• [Provided data]:
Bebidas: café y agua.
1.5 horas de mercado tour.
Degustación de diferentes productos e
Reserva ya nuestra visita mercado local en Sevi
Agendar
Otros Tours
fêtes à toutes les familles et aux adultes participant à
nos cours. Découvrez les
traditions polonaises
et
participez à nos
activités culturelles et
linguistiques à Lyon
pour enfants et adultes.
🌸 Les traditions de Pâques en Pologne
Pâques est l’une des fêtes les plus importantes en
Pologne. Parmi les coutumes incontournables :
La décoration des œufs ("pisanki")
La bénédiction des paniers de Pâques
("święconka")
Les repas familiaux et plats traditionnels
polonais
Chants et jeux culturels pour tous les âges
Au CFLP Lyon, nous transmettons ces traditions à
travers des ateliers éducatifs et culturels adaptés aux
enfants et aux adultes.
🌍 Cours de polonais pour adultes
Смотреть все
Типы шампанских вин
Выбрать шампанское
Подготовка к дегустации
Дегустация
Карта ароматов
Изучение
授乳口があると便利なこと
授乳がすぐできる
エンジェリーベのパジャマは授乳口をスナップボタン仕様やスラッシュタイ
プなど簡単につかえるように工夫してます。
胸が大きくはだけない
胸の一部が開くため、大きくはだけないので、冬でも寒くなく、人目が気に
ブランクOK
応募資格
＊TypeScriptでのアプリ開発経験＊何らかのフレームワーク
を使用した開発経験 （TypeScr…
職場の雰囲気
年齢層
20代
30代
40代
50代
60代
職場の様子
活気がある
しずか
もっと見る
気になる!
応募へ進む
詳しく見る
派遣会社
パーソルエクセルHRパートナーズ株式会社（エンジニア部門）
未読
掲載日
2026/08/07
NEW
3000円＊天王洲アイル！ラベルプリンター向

• [Exercise details]:
Reproduce every line of the material above word for word, keeping the original line breaks.

• [Solution]:
Bebidas: café y agua.
1.5 horas de mercado tour.
Degustación de diferentes productos e
Reserva ya nuestra visita mercado local en Sevi
Agendar
Otros Tours
fêtes à toutes les familles et aux adultes participant à
nos cours. Découvrez les
traditions polonaises
et
participez à nos
activités culturelles et
linguistiques à Lyon
pour enfants et adultes.
🌸 Les traditions de Pâques en Pologne
Pâques est l’une des fêtes les plus importantes en
Pologne. Parmi les coutumes incontournables :
La décoration des œufs ("pisanki")
La bénédiction des paniers de Pâques
("święconka")
Les repas familiaux et plats traditionnels
polonais
Chants et jeux culturels pour tous les âges
Au CFLP Lyon, nous transmettons ces traditions à
travers des ateliers éducatifs et culturels adaptés aux
enfants et aux adultes.
🌍 Cours de polonais pour adultes
Смотреть все
Типы шампанских вин
Выбрать шампанское
Подготовка к дегустации
Дегустация
Карта ароматов
Изучение
授乳口があると便利なこと
授乳がすぐできる
エンジェリーベのパジャマは授乳口をスナップボタン仕様やスラッシュタイ
プなど簡単につかえるように工夫してます。
胸が大きくはだけない
胸の一部が開くため、大きくはだけないので、冬でも寒くなく、人目が気に
ブランクOK
応募資格
＊TypeScriptでのアプリ開発経験＊何らかのフレームワーク
を使用した開発経験 （TypeScr…
職場の雰囲気
年齢層
20代
30代
40代
50代
60代
職場の様子
活気がある
しずか
もっと見る
気になる!
応募へ進む
詳しく見る
派遣会社
パーソルエクセルHRパートナーズ株式会社（エンジニア部門）
未読
掲載日
2026/08/07
NEW
3000円＊天王洲アイル！ラベルプリンター向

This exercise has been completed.